Dr. Kate is right that what is traumatic to one person is not traumatic to someone else and people who are affected experience it in different ways. But I disagree with her understanding of why. She talks about big T trauma and little T trauma, all experience happens from thought in the moment, even memories are thoughts that have brought a past event to the present. Unlike Dr. Kate, when I'm working with someone it usually comes to me not to ask about the actual event ( unless the client explicitly wants to ) but to explain how human experience works - we are always feeling our thinking and our feelings are a barometer of our thoughts. When we are anxious our thinking speeds up, all kinds of stress hormones are sent into the body and this makes us feel lousy which brings more thought.
If someone's level of consciousness (their awareness of their wellbeing if you like) is high and they understand how this all works they can experience a painful memory, even a flashback and not get overwhelmed by it, they know it's going to pass. But when someone doesn't understand, they will take these thoughts seriously and be dragged down by them.
Dr. Kate seemed very keen on getting into the content of peoples experience and for me, this is a distraction. Understanding how our experience happens is what brings freedom. I recently worked with a client and we talked about these ideas for 2 hours and then the next morning she messaged me to say "Thank you for not asking me about what happened. I have been tortured for 10 years by psychiatrists and therapists, making me retell and retell what happened. I slept really well last night for the first time in years."
I was mugged 3 times ( broken neck, fractured skull, herniated discs ) and I got very sick after because I didn't understand what was happening to me. But eventually I got well, I learned that I was experienced my thoughts about what happened and that enabled me to let go of them and get free, no techniques or methods needed, just understanding.
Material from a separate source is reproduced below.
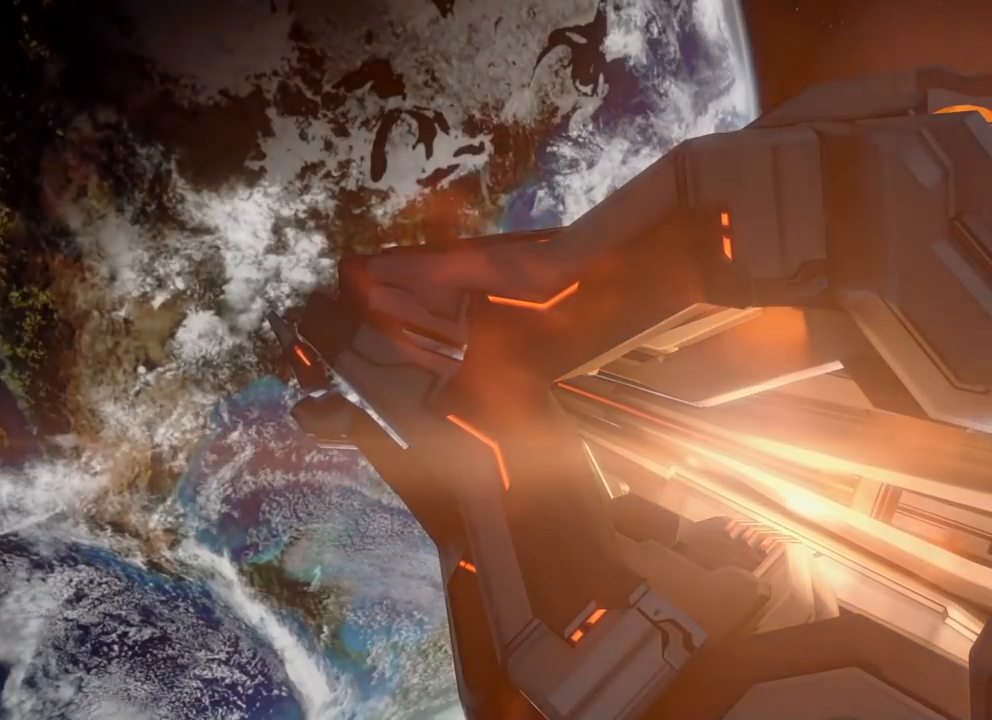
Gameplay with a controller (Xbox layout); each line is a JSON object with the inputs held at the frame after it. "events" lists button and stick changes between this image and that frame as [ms after this image, input, new state], when the widget could be followed in between. Not read: B DPAD_DOWN DPAD_LEFT DPAD_RIGHT DPAD_UP HOME L3 R3 Y.
{"buttons": [], "left_stick": "center", "right_stick": "center", "events": [[350, "A", "down"], [433, "A", "up"]]}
My favorite quote is from Theosopher Sydney Banks "If only people learned not to be afraid of their own experience, that would change the world."
Cheryl Albright, OTR/L, RYT-200, C-IAYT
I’m an occupational therapist and have 15 years of experience in a variety of settings including clinics, hospitals, adolescent behavioral health settings, and schools.. I also have an older brother with autism who is nonverbal.
The practices specialize in helping people move and breathe better to improve daily function. This includes trauma and especially with children. When trauma happens in childhood, it impacts the ability for the brain to develop.
I do agree in that everyone reacts very different to trauma. It comes down to how the fight/flight/freeze system is activated. For example, some people are afraid of heights and others are not.
What she did not get into is what that can look like and what it does to the body. The vagal nerve is the longest running cranial nerve and is responsible for rest and digest. This nerve goes to the lungs, pancreas, liver, kidneys, GI tract, and reproductive organs. When this is off line or your in a state of fight or flight, a variety of symptoms can arise that people may not associate with the impact of trauma. This can include but not limited to: sensitive to light due to the pupils being dilated, difficulty breathing, decreased saliva production, picky eating or not at all, decreased taste, spikes in blood sugar, decreased urination or no sensation of the need to urinate, constipation, and/or other GI symptoms. Trauma can have physical effects on the body. And in children, impacts their ability to learn.
They talked briefly about meditation and mindfulness. My yoga teacher says “the breath is the key and the door” and “if you want to work on your mind, work on your breath”. That is the first thing I teach both kids and adults. I had an former adult client come to me the other day and reported she is still doing the breathing exercises and is doing amazing. This is after 3 sessions. Our approach is evidence based and majority of referrals come from psychologists.